======== Records to process ========

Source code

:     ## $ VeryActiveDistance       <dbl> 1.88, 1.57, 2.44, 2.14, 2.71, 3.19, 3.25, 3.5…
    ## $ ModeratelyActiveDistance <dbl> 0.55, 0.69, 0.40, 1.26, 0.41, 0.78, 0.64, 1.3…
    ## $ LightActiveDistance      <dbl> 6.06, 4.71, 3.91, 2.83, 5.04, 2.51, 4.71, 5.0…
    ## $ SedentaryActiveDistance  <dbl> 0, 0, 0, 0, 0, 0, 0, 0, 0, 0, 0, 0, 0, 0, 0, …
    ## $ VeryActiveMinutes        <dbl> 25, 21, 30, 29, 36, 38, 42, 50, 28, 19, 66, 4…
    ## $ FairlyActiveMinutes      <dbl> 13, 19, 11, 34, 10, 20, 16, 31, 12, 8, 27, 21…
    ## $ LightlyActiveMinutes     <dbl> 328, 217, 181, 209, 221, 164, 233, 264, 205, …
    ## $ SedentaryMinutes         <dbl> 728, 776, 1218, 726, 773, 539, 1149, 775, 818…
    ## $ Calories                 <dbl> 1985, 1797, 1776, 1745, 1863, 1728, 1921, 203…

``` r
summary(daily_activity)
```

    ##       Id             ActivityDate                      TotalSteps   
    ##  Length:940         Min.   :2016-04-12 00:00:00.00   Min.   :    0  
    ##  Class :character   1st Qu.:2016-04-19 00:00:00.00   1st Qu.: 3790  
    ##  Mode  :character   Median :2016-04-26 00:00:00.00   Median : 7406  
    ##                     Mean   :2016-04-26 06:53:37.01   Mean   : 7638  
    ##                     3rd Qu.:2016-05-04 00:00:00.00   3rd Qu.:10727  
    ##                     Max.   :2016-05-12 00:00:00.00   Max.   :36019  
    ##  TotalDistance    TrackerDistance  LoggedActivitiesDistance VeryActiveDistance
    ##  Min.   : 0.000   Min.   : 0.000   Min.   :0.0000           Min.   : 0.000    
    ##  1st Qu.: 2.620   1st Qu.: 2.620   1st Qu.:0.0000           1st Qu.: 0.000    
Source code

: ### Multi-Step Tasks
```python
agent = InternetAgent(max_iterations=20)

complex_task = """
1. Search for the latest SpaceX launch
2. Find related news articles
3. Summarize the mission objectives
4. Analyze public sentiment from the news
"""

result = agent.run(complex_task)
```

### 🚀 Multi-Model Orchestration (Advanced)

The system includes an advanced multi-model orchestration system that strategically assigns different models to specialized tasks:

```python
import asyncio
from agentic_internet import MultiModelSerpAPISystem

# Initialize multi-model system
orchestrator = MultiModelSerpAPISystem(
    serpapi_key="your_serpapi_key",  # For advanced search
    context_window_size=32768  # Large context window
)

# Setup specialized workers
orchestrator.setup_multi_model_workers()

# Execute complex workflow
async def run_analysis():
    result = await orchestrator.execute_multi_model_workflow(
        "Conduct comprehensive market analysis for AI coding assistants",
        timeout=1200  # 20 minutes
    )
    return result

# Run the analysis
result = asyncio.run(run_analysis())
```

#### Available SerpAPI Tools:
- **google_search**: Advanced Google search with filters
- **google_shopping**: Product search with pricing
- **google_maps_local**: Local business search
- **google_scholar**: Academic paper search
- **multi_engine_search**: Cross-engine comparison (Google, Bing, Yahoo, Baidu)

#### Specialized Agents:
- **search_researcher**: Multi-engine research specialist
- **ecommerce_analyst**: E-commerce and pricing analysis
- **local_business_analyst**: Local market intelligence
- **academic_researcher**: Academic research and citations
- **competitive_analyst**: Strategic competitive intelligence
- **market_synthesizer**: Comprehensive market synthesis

========

Problem statement
Please find the lines in the data that contain the word "orchestrator" and copy them.

Expected answer
orchestrator = MultiModelSerpAPISystem(
orchestrator.setup_multi_model_workers()
    result = await orchestrator.execute_multi_model_workflow(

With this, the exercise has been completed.